Earlier this week, I got a note from a former colleague, saying that they were “rotten this week, big time". They had left design work to train for a new career in financial counseling, and had now gotten caught up in the unfolding banking crisis. As a result, their dream job was becoming “more like emotional therapy than financial planning”, and they had quit. As a result, they were cast into a rotten job market, left sitting at home and feeling very alone, “erased by all of my friends – zap and gone”.
This morning I was also feeling discouraged, sorting through dreary apartment pictures and reflecting how time is passing ever closer to my April deadline for finding a new position. And then I got a note from someone I had written to last weekend, someone I hadn’t talked to in over a year.

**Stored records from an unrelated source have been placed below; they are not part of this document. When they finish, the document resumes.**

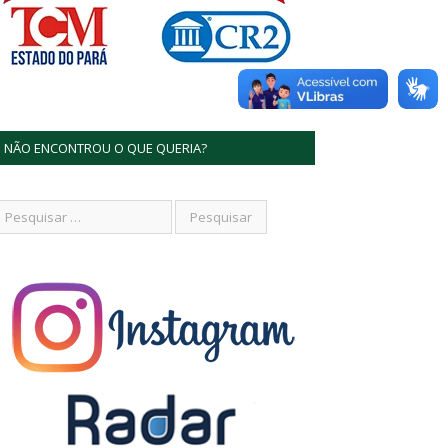
NÃO ENCONTROU O QUE QUERIA?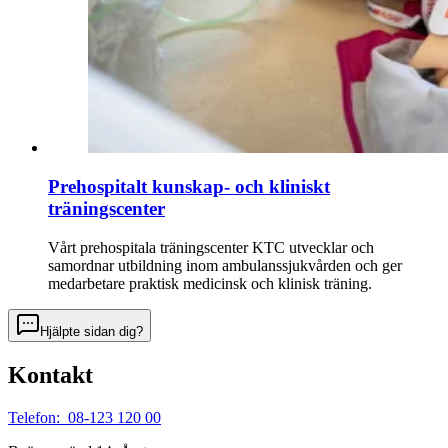
Prehospitalt kunskap- och kliniskt
träningscenter
Vårt prehospitala träningscenter KTC utvecklar och
samordnar utbildning inom ambulanssjukvården och ger
medarbetare praktisk medicinsk och klinisk träning.
Hjälpte sidan dig?
Kontakt
Telefon: 08-123 120 00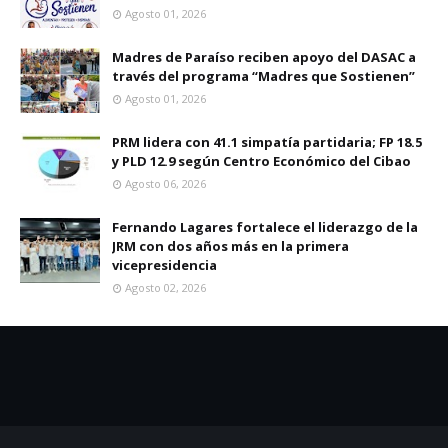
Agosto 01, 2026
Madres de Paraíso reciben apoyo del DASAC a
través del programa “Madres que Sostienen”
Agosto 01, 2026
PRM lidera con 41.1 simpatía partidaria; FP 18.5
y PLD 12.9 según Centro Económico del Cibao
Agosto 06, 2026
Fernando Lagares fortalece el liderazgo de la
JRM con dos años más en la primera
vicepresidencia
Agosto 02, 2026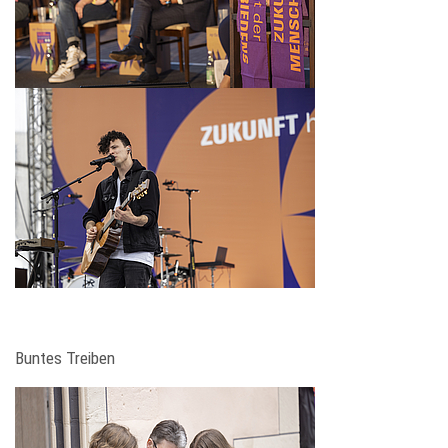
Buntes Treiben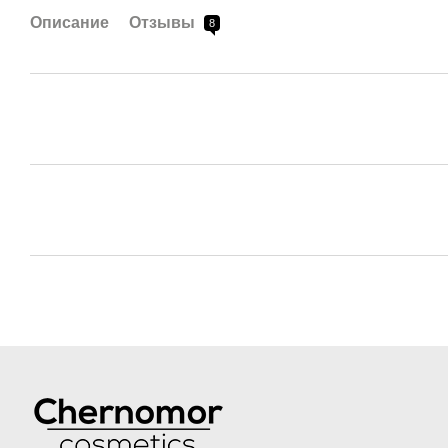
Описание
Отзывы
8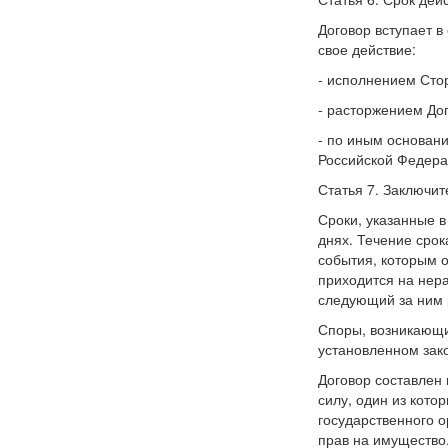
Договор вступает в
свое действие:
- исполнением Стор
- расторжением Дог
- по иным основан
Российской Федера
Статья 7. Заключи
Сроки, указанные в
днях. Течение сро
события, которым о
приходится на нер
следующий за ним 
Споры, возникающи
установленном зак
Договор составлен
силу, один из кото
государственного 
прав на имущество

“It sounds like there is some positive hope for you to continue on in Europe. The position you describe would be ideal. It’s really cool how you were able to drive a career change and end up with some wonderful life experiences in Europe. I, on the other hand, moved from the north building to the south building. Very exciting, I know, but I went to burning man again to get recalibrated and did some more camping in Moab, Utah…”
And, you know, it was just the perspective I needed and the news I enjoy getting from them. I looked at their pictures and remembered the times we shared and the day became okay again.
So I sent a long reply to my discouraged friend. I know how it feels to have a good job crumble, and how it feels like I become cut off from both past and future, people and prospects. And I knew, as well, how it helped to get a warm reply from someone I knew well.
Having been gone from the US for three years, I rarely hear from folks spontaneously any more. But I do keep in touch, reaching out as a friend or sharing a thought or a link. I almost always get good notes back with news and stories. Some folks don’t have much to say beyond an acknowledgement; others are also going through life changes and have stories and perspectives to share; still others are busy and enthusiastic and send long letters that give me an enduring lift.
Take time to stay social, stay connected, stay engaged.